Torsional 'Superplasticity' of Graphyne Nanotubes

TL;DR

This study demonstrates that graphyne nanotubes exhibit exceptional torsional flexibility and superplasticity, surpassing carbon nanotubes, due to bond reconstruction processes during twisting, as shown by reactive molecular dynamics simulations.

Contribution

First detailed investigation of torsional behavior of graphyne nanotubes revealing their superplasticity and underlying reconstruction mechanisms.

Findings

GNTs are more flexible than CNTs.

GNTs exhibit superplasticity with fracture angles up to 35 times higher.

Reconstruction of triple bonds explains superplastic behavior.

Abstract

Graphyne is a planar two-dimensional carbon allotrope formed by atoms in sp, sp2, and sp3 hybridized states. Topologically graphyne nanotubes (GNTs) can be considered as cylindrically rolled up graphyne sheets, similarly as carbon nanotubes (CNTs) can be considered rolled up graphene sheets.
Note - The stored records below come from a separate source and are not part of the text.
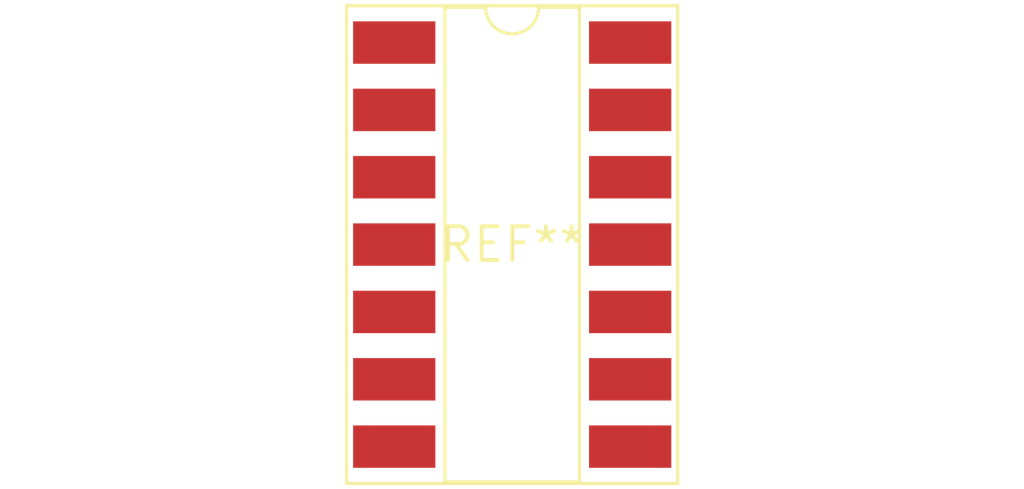
<source format=kicad_pcb>
(kicad_pcb (version 20240108) (generator pcbnew)

  (general
    (thickness 1.6)
  )

  (paper "A4")
  (layers
    (0 "F.Cu" signal)
    (31 "B.Cu" signal)
    (32 "B.Adhes" user "B.Adhesive")
    (33 "F.Adhes" user "F.Adhesive")
    (34 "B.Paste" user)
    (35 "F.Paste" user)
    (36 "B.SilkS" user "B.Silkscreen")
    (37 "F.SilkS" user "F.Silkscreen")
    (38 "B.Mask" user)
    (39 "F.Mask" user)
    (40 "Dwgs.User" user "User.Drawings")
    (41 "Cmts.User" user "User.Comments")
    (42 "Eco1.User" user "User.Eco1")
    (43 "Eco2.User" user "User.Eco2")
    (44 "Edge.Cuts" user)
    (45 "Margin" user)
    (46 "B.CrtYd" user "B.Courtyard")
    (47 "F.CrtYd" user "F.Courtyard")
    (48 "B.Fab" user)
    (49 "F.Fab" user)
    (50 "User.1" user)
    (51 "User.2" user)
    (52 "User.3" user)
    (53 "User.4" user)
    (54 "User.5" user)
    (55 "User.6" user)
    (56 "User.7" user)
    (57 "User.8" user)
    (58 "User.9" user)
  )

  (setup
    (pad_to_mask_clearance 0)
    (pcbplotparams
      (layerselection 0x00010fc_ffffffff)
      (plot_on_all_layers_selection 0x0000000_00000000)
      (disableapertmacros false)
      (usegerberextensions false)
      (usegerberattributes false)
      (usegerberadvancedattributes false)
      (creategerberjobfile false)
      (dashed_line_dash_ratio 12.000000)
      (dashed_line_gap_ratio 3.000000)
      (svgprecision 4)
      (plotframeref false)
      (viasonmask false)
      (mode 1)
      (useauxorigin false)
      (hpglpennumber 1)
      (hpglpenspeed 20)
      (hpglpendiameter 15.000000)
      (dxfpolygonmode false)
      (dxfimperialunits false)
      (dxfusepcbnewfont false)
      (psnegative false)
      (psa4output false)
      (plotreference false)
      (plotvalue false)
      (plotinvisibletext false)
      (sketchpadsonfab false)
      (subtractmaskfromsilk false)
      (outputformat 1)
      (mirror false)
      (drillshape 1)
      (scaleselection 1)
      (outputdirectory "")
    )
  )

  (net 0 "")

  (footprint "DIP-14_W8.89mm_SMDSocket_LongPads" (layer "F.Cu") (at 0 0))

)

</source>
Due to the presence of single, double, and triple bonds, GNTs exhibit porous sidewalls that can be exploited in many diverse applications. In this work, we investigated the mechanical behavior of GNTs under torsional strains through reactive molecular dynamics simulations. Our results show that GNTs are more flexible than CNTs and exhibit 'superplasticity', with fracture angles that are up to 35 times higher than the ones reported to CNTs. This GNT 'superplastic' behavior can be explained in terms of irreversible reconstruction processes (mainly associated with the triple bonds) that occur during torsional strains.